Prompt> Starting from the line that holds "change occurred.</span></span> |", print each remaining line of the entries exactly, ending with the last.

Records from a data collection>
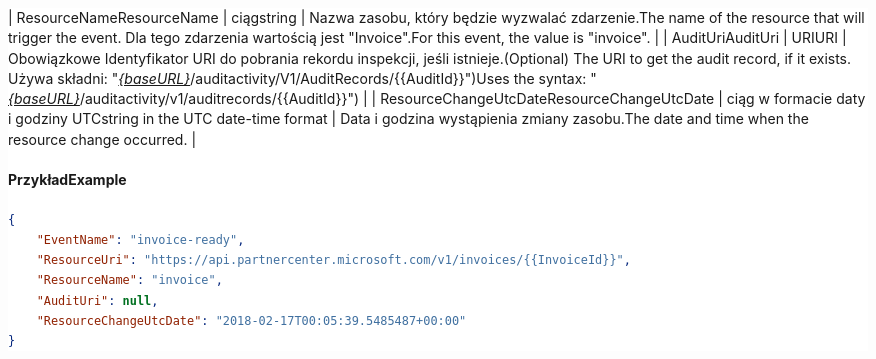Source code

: | <span data-ttu-id="a1997-272">ResourceName</span><span class="sxs-lookup"><span data-stu-id="a1997-272">ResourceName</span></span> | <span data-ttu-id="a1997-273">ciąg</span><span class="sxs-lookup"><span data-stu-id="a1997-273">string</span></span> | <span data-ttu-id="a1997-274">Nazwa zasobu, który będzie wyzwalać zdarzenie.</span><span class="sxs-lookup"><span data-stu-id="a1997-274">The name of the resource that will trigger the event.</span></span> <span data-ttu-id="a1997-275">Dla tego zdarzenia wartością jest "Invoice".</span><span class="sxs-lookup"><span data-stu-id="a1997-275">For this event, the value is "invoice".</span></span> |
| <span data-ttu-id="a1997-276">AuditUri</span><span class="sxs-lookup"><span data-stu-id="a1997-276">AuditUri</span></span> |  <span data-ttu-id="a1997-277">URI</span><span class="sxs-lookup"><span data-stu-id="a1997-277">URI</span></span> | <span data-ttu-id="a1997-278">Obowiązkowe Identyfikator URI do pobrania rekordu inspekcji, jeśli istnieje.</span><span class="sxs-lookup"><span data-stu-id="a1997-278">(Optional) The URI to get the audit record, if it exists.</span></span> <span data-ttu-id="a1997-279">Używa składni: "[*{baseURL}*](partner-center-rest-urls.md)/auditactivity/V1/AuditRecords/{{AuditId}}")</span><span class="sxs-lookup"><span data-stu-id="a1997-279">Uses the syntax: "[*{baseURL}*](partner-center-rest-urls.md)/auditactivity/v1/auditrecords/{{AuditId}}")</span></span> |
| <span data-ttu-id="a1997-280">ResourceChangeUtcDate</span><span class="sxs-lookup"><span data-stu-id="a1997-280">ResourceChangeUtcDate</span></span> | <span data-ttu-id="a1997-281">ciąg w formacie daty i godziny UTC</span><span class="sxs-lookup"><span data-stu-id="a1997-281">string in the UTC date-time format</span></span> | <span data-ttu-id="a1997-282">Data i godzina wystąpienia zmiany zasobu.</span><span class="sxs-lookup"><span data-stu-id="a1997-282">The date and time when the resource change occurred.</span></span> |

#### <a name="example"></a><span data-ttu-id="a1997-283">Przykład</span><span class="sxs-lookup"><span data-stu-id="a1997-283">Example</span></span>

```json
{
    "EventName": "invoice-ready",
    "ResourceUri": "https://api.partnercenter.microsoft.com/v1/invoices/{{InvoiceId}}",
    "ResourceName": "invoice",
    "AuditUri": null,
    "ResourceChangeUtcDate": "2018-02-17T00:05:39.5485487+00:00"
}

```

The completed task>
| <span data-ttu-id="a1997-280">ResourceChangeUtcDate</span><span class="sxs-lookup"><span data-stu-id="a1997-280">ResourceChangeUtcDate</span></span> | <span data-ttu-id="a1997-281">ciąg w formacie daty i godziny UTC</span><span class="sxs-lookup"><span data-stu-id="a1997-281">string in the UTC date-time format</span></span> | <span data-ttu-id="a1997-282">Data i godzina wystąpienia zmiany zasobu.</span><span class="sxs-lookup"><span data-stu-id="a1997-282">The date and time when the resource change occurred.</span></span> |

#### <a name="example"></a><span data-ttu-id="a1997-283">Przykład</span><span class="sxs-lookup"><span data-stu-id="a1997-283">Example</span></span>

```json
{
    "EventName": "invoice-ready",
    "ResourceUri": "https://api.partnercenter.microsoft.com/v1/invoices/{{InvoiceId}}",
    "ResourceName": "invoice",
    "AuditUri": null,
    "ResourceChangeUtcDate": "2018-02-17T00:05:39.5485487+00:00"
}

```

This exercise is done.